# Task statement
Nothing is needed except the lines below that run from the one with "left hip: (134, 634)" through the one with "left shoulder: (153, 349)", repeated exactly.

(Bounding boxes with keypoints)
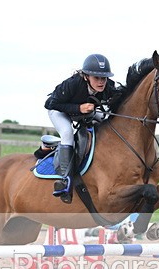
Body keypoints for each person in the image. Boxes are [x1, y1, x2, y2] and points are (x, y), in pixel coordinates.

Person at [45, 53, 117, 202]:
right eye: (96, 78)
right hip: (59, 110)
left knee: (106, 123)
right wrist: (78, 108)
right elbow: (50, 103)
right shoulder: (72, 84)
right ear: (86, 76)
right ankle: (65, 181)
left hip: (85, 112)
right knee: (67, 133)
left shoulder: (109, 86)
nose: (101, 82)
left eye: (104, 78)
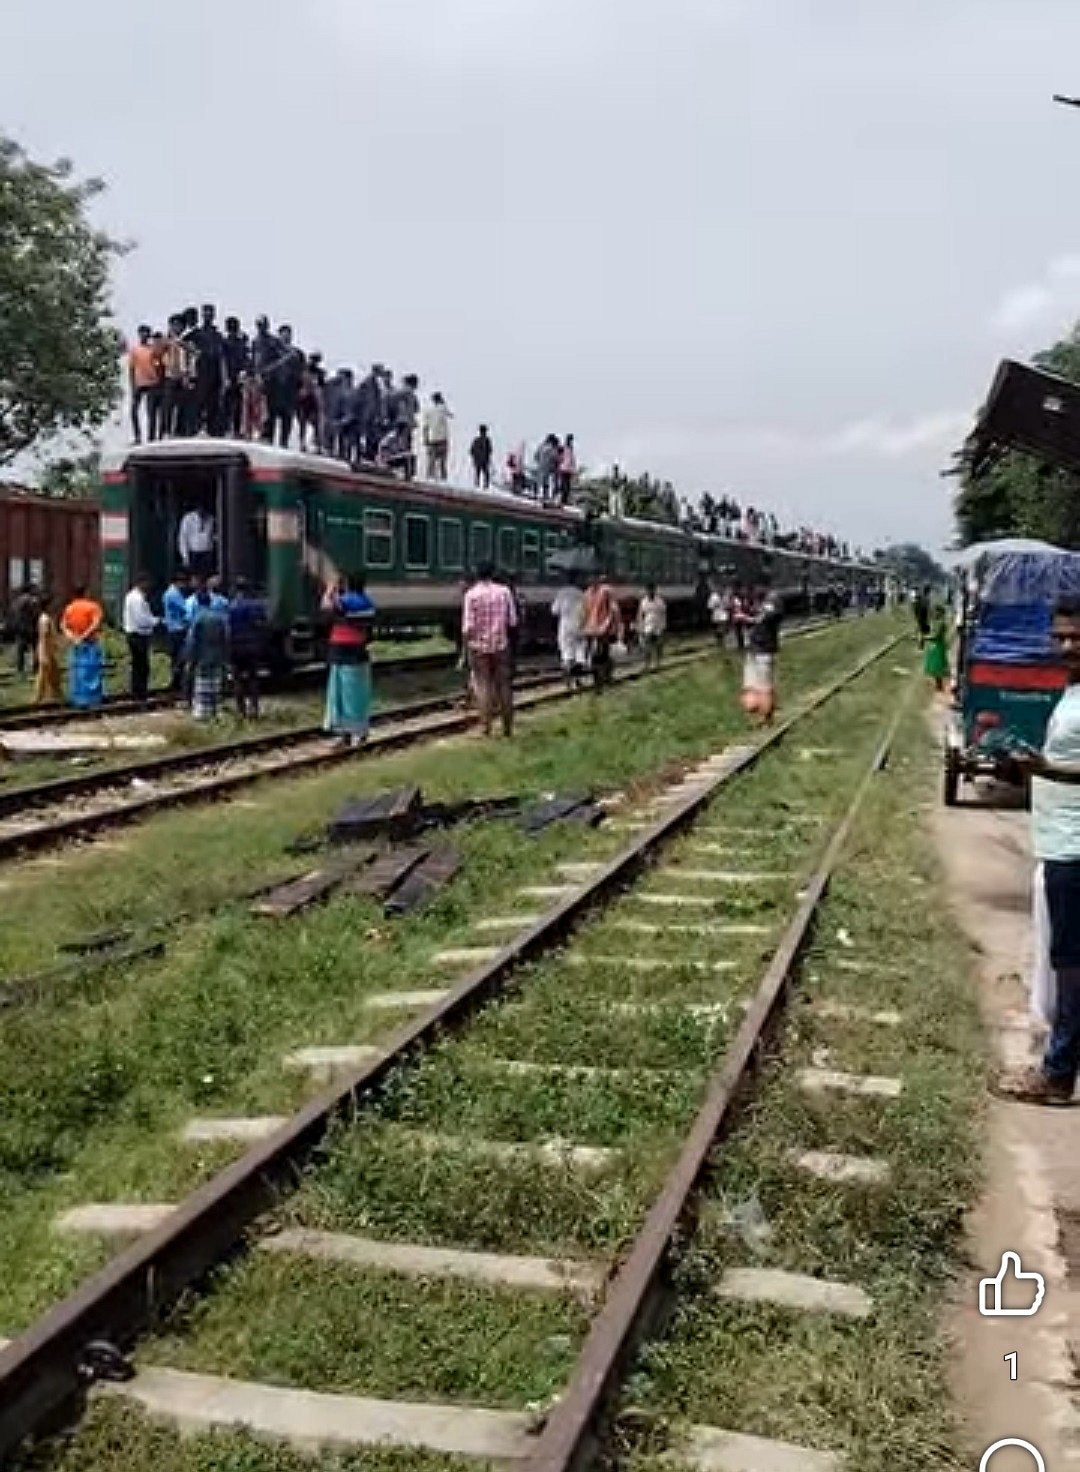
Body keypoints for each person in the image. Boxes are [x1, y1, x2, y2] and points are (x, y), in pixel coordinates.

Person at [1003, 600, 1080, 1104]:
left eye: (1076, 637)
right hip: (1059, 840)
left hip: (1076, 848)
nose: (1066, 646)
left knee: (1072, 964)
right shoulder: (1072, 690)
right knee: (1064, 960)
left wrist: (1044, 769)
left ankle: (1057, 1075)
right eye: (1061, 637)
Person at [462, 560, 517, 736]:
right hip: (501, 645)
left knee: (483, 685)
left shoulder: (471, 595)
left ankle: (486, 728)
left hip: (478, 647)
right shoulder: (504, 592)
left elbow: (468, 627)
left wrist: (465, 650)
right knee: (504, 685)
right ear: (493, 573)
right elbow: (512, 621)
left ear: (476, 574)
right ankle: (507, 728)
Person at [322, 575, 376, 745]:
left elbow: (326, 607)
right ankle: (361, 732)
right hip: (358, 652)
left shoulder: (349, 600)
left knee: (341, 695)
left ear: (347, 585)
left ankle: (346, 735)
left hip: (342, 652)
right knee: (358, 695)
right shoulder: (367, 602)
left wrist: (329, 590)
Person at [186, 587, 229, 721]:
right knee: (216, 684)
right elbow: (226, 637)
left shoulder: (197, 619)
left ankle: (203, 713)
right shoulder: (219, 618)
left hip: (202, 657)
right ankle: (216, 710)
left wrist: (190, 659)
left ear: (198, 602)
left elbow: (192, 641)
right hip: (217, 656)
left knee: (203, 685)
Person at [228, 577, 268, 719]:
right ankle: (254, 708)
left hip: (235, 646)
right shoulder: (256, 605)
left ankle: (241, 710)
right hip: (252, 646)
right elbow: (262, 624)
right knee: (253, 678)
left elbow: (228, 627)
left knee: (237, 678)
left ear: (235, 589)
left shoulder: (231, 606)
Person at [741, 587, 782, 725]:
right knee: (750, 685)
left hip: (764, 650)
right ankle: (756, 713)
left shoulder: (773, 603)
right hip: (753, 650)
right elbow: (755, 620)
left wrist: (750, 616)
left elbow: (765, 618)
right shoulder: (757, 604)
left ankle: (767, 716)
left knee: (764, 685)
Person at [60, 584, 105, 709]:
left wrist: (73, 637)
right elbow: (95, 623)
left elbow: (63, 625)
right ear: (86, 593)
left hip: (76, 645)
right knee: (92, 672)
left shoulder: (69, 608)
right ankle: (92, 700)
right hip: (90, 643)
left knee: (77, 672)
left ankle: (78, 699)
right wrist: (84, 636)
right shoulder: (93, 607)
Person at [188, 304, 226, 435]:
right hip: (201, 370)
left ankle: (212, 430)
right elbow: (180, 342)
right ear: (202, 315)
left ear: (214, 315)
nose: (208, 315)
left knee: (214, 402)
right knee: (199, 401)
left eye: (210, 313)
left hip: (215, 371)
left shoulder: (218, 335)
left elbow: (222, 357)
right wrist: (194, 351)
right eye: (206, 313)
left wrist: (224, 377)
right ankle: (198, 428)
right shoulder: (196, 333)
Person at [122, 572, 159, 703]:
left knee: (138, 665)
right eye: (147, 583)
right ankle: (140, 693)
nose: (149, 586)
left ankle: (138, 693)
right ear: (141, 583)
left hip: (134, 634)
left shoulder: (131, 596)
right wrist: (155, 621)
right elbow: (141, 619)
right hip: (139, 635)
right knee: (142, 666)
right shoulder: (137, 599)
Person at [582, 572, 621, 690]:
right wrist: (583, 627)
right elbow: (584, 612)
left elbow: (613, 610)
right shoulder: (586, 594)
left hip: (603, 629)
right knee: (596, 656)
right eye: (590, 578)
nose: (592, 580)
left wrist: (610, 626)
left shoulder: (606, 591)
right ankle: (599, 681)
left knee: (602, 654)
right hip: (591, 629)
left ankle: (604, 678)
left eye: (594, 577)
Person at [129, 324, 163, 444]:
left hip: (152, 382)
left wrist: (158, 380)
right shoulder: (135, 349)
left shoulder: (153, 349)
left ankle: (151, 437)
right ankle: (137, 436)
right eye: (142, 333)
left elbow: (159, 365)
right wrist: (132, 385)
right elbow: (131, 368)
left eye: (146, 333)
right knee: (134, 411)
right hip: (139, 382)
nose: (144, 335)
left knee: (151, 411)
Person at [551, 575, 587, 686]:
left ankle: (568, 679)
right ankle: (578, 679)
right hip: (579, 625)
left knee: (566, 652)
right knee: (579, 652)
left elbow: (554, 611)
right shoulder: (581, 594)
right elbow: (586, 611)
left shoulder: (561, 593)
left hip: (565, 626)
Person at [162, 570, 191, 694]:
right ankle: (177, 683)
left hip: (173, 629)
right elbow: (185, 608)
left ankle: (177, 683)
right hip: (177, 630)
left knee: (177, 657)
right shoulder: (173, 594)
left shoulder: (171, 593)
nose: (184, 585)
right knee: (179, 657)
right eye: (183, 582)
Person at [221, 317, 251, 438]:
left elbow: (245, 359)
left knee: (239, 404)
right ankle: (226, 428)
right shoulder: (224, 342)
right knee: (226, 404)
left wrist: (244, 372)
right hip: (228, 376)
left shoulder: (241, 343)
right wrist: (225, 377)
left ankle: (237, 430)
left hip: (239, 377)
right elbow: (223, 360)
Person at [33, 594, 62, 705]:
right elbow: (44, 636)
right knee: (43, 675)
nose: (53, 606)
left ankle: (56, 695)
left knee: (54, 674)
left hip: (48, 650)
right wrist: (45, 652)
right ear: (47, 605)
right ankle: (38, 697)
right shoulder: (45, 619)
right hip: (46, 650)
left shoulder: (45, 617)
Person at [636, 580, 667, 671]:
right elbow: (640, 614)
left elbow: (663, 614)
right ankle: (647, 664)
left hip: (658, 627)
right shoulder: (643, 601)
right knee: (647, 647)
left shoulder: (660, 601)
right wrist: (640, 626)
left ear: (654, 590)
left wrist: (663, 626)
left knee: (658, 646)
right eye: (648, 590)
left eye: (651, 590)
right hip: (648, 626)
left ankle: (658, 663)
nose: (650, 592)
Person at [10, 583, 40, 677]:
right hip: (29, 626)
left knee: (20, 649)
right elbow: (35, 613)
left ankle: (20, 669)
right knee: (35, 647)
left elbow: (13, 613)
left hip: (18, 626)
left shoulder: (16, 601)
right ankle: (35, 667)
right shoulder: (31, 600)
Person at [178, 505, 215, 578]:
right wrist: (185, 556)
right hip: (194, 553)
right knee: (194, 577)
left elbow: (213, 535)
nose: (201, 510)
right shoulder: (188, 519)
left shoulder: (211, 519)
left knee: (206, 576)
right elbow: (183, 538)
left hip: (207, 552)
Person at [424, 392, 452, 481]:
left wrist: (425, 438)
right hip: (442, 438)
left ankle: (429, 478)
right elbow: (451, 415)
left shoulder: (428, 411)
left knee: (431, 462)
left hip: (432, 438)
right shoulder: (443, 408)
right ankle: (443, 479)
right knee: (442, 462)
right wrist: (443, 402)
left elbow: (425, 427)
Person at [923, 599, 949, 694]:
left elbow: (936, 635)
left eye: (936, 611)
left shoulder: (940, 623)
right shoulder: (938, 622)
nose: (934, 613)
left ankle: (939, 686)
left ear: (940, 613)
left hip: (937, 645)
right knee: (936, 666)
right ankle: (938, 685)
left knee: (937, 666)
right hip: (936, 644)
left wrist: (925, 637)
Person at [470, 425, 494, 490]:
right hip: (482, 460)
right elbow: (490, 450)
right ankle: (482, 485)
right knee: (482, 473)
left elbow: (472, 451)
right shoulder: (485, 440)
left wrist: (474, 457)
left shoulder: (480, 440)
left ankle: (481, 485)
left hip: (481, 460)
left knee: (481, 473)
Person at [557, 434, 577, 505]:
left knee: (567, 486)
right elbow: (559, 457)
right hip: (564, 469)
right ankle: (562, 499)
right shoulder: (563, 448)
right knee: (564, 485)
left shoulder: (571, 449)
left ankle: (565, 500)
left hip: (568, 469)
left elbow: (572, 460)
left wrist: (573, 468)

# Reply to the exercise
left hip: (134, 634)
left shoulder: (131, 596)
right wrist: (155, 621)
right elbow: (141, 619)
right hip: (139, 635)
right knee: (142, 666)
right shoulder: (137, 599)
Person at [582, 572, 621, 690]:
right wrist: (583, 627)
right elbow: (584, 612)
left elbow: (613, 610)
right shoulder: (586, 594)
left hip: (603, 629)
right knee: (596, 656)
right eye: (590, 578)
nose: (592, 580)
left wrist: (610, 626)
left shoulder: (606, 591)
right ankle: (599, 681)
left knee: (602, 654)
right hip: (591, 629)
left ankle: (604, 678)
left eye: (594, 577)
Person at [129, 324, 163, 444]:
left hip: (152, 382)
left wrist: (158, 380)
right shoulder: (135, 349)
left shoulder: (153, 349)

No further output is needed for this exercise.